Lossou-Gavo war aus Togo geflohen, nachdem er wegen des Verteilens von oppositionellen Flugblättern verhaftet worden war. Ihm gelang die Flucht aus dem Gefängnis, ein Onkel besorgte ihm Pass und Flugticket. Auch dass dieser Onkel später ermordet wurde, beeindruckte deutsche Richter nicht: Sie lehnten seinen Widerspruch gegen den negativen Bescheid des "Bundesamtes für die Anerkennung ausländischer Flüchtlinge" ab. Der Entscheider dort hatte Lossou-Gavos Darlegung als unglaubwürdig eingestuft. Für Heike Herzog ist das nicht erstaunlich. Viele Mitarbeiter des Bundesamtes seien nicht entsprechend geschult, kritisiert sie.

Vor allem aber widerspreche die "Glaubwürdigkeitsprüfung" dem psychischen Zustand der Flüchtlinge. "Die Verdrängung der traumatisierenden Erlebnisse hilft der psychischen Stabilisierung", weiß Herzog. Es erscheint nachvollziehbar, dass Menschen, die oft vor brutaler Verfolgung geflohen sind, "ihr" Gefängnis nicht wie gewünscht glaubwürdig beschreiben können. "Mit seinen Unterstützern hat auch keiner über seine Flucht gesprochen", unterstreicht Heike Herzog die Probleme das Erlebte wieder aufleben zu lassen. Zudem sei bekannt, dass Folter zu Gedächtnisschwund führen kann.

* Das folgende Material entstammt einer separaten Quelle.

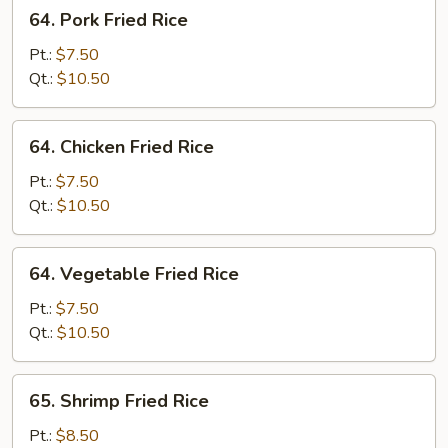
64.
64. Pork Fried Rice
Pork
Fried
Pt.:
$7.50
Rice
Qt.:
$10.50
64.
64. Chicken Fried Rice
Chicken
Fried
Pt.:
$7.50
Rice
Qt.:
$10.50
64.
64. Vegetable Fried Rice
Vegetable
Fried
Pt.:
$7.50
Rice
Qt.:
$10.50
65.
65. Shrimp Fried Rice
Shrimp
Fried
Pt.:
$8.50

Aber nicht nur die Befragung beim Bundesamt bedeutet Stress für die oft an ihrer Seele verletzten Flüchtlinge. Auch die Abschiebedrohung trägt ebenso wenig zu einer psychischen Stabilisierung bei wie das Leben in den "Gemeinschaftsunterkünfte" genannten Lagern. Die Asylbewerber in Landshut mussten zudem im Winter auf dem städtischen Bauhof arbeiten, bei Weigerung wurde ihnen das Taschengeld von 80 Mark im Monat gestrichen. Auch Akpedo Lossou-Gavo sollte nur noch ein Lebensmittelpaket erhalten, nach Meinung seiner Unterstützerin ein Auslöser für eine schwere psychische Krise. Zudem war kurz zuvor die Entscheidung des Bundesamtes von einem Gericht bestätigt worden. Als Lossou-Gavo zum zweiten Mal ins Krankenhaus eingeliefert wurde, bescheinigte ihm ein Arzt eine paranoide Psychose mit Fremdaggression, Selbstgefährdung und Suizidgedanken.

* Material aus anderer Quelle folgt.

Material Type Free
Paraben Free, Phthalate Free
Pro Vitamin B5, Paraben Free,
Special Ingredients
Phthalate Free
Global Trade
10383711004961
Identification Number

Selbstmordgefahr oder psychische Erkrankung sind Grund für eine Duldung. "Das heißt aber auch bei einer Genesung Abschiebung", beschreibt Heike Herzog die Kehrseite der Medaille. Eine aussichtlose Situation, aus der Akpedo Lossou-Gavo anscheinend nur noch einen Ausweg sah: Den Tod. Bei der Trauerfeier sagte ein Freund: "Er ist dem Tod in Togo entkommen – hier hat er ihn gefunden."

Heike Herzog/Eva Wälde: Sie suchten das Leben. Suizide als Folge deutscher Asylpolitik. Münster: Unrast Verlag, 2004. 205 S., 15 Euro.